I even tried to do gamma correction, but it didn’t work out well. I moved everything to linear space in ColourSet, run the compression, then moved back to gamma space when writing the compressed block. I was expecting to see a nice, subtle difference, but instead I got a somewhat darker image and minor artifacts. I believe the problem lies with the error computation or the grid clamping, but couldn’t figure a way to solve it. Anyway, it’s good enough as it is.

Btw, I forgot to mention that Java 5.0 is required and Java 6.0 highly recommended (up to 20% faster on the client VM).

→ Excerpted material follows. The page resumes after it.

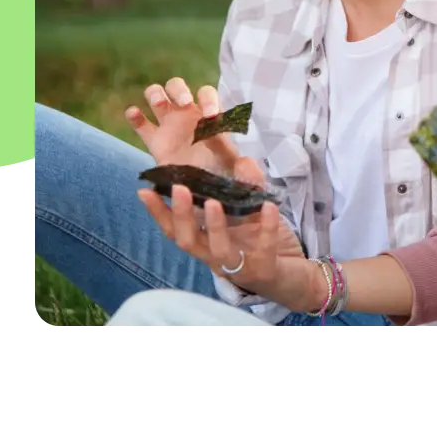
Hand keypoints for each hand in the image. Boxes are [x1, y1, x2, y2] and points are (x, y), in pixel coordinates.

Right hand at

pepijnve · October 27, 2006, 8:17am

I’ve been pulling my hair out trying to find the cause of the remaining performance difference between our two implementations (mine was a bit slower :)). Going over both codebases with a fine toothed comb I think I found a bug in your implementation of computeWeightedCovariance. In your implementation you pass in a Matrix instance that is reused. I checked the original squish code and you definetly should be resetting the matrix values to 0 before you start the accumulation loop. Otherwise you’ll be reusing covariance values from a previous calculation. Sadly enough when I corrected this in JSquish the performance gap only got larger I’m kind of stumped as to what could be causing this, especially since my profiler is telling me the exact opposite. The search continues…

oNyx · October 27, 2006, 8:57am

Heh. Awesome ;D/

pepijnve · October 27, 2006, 9:16am

Woohoo! The culprit was a stupid stupid bug. I had written

axis = bestend - bestend;

instead of

axis = bestend - beststart;

which caused incorrect results obviously, but also caused solveLeastSquares to be called twice as much as in JSquish. This tiny change chopped 80ms off of the average time, bringing it to 100ms. Time for a celebration
Thanks Spasi and Riven for all the information. It’s defintely been an interesting learning experience.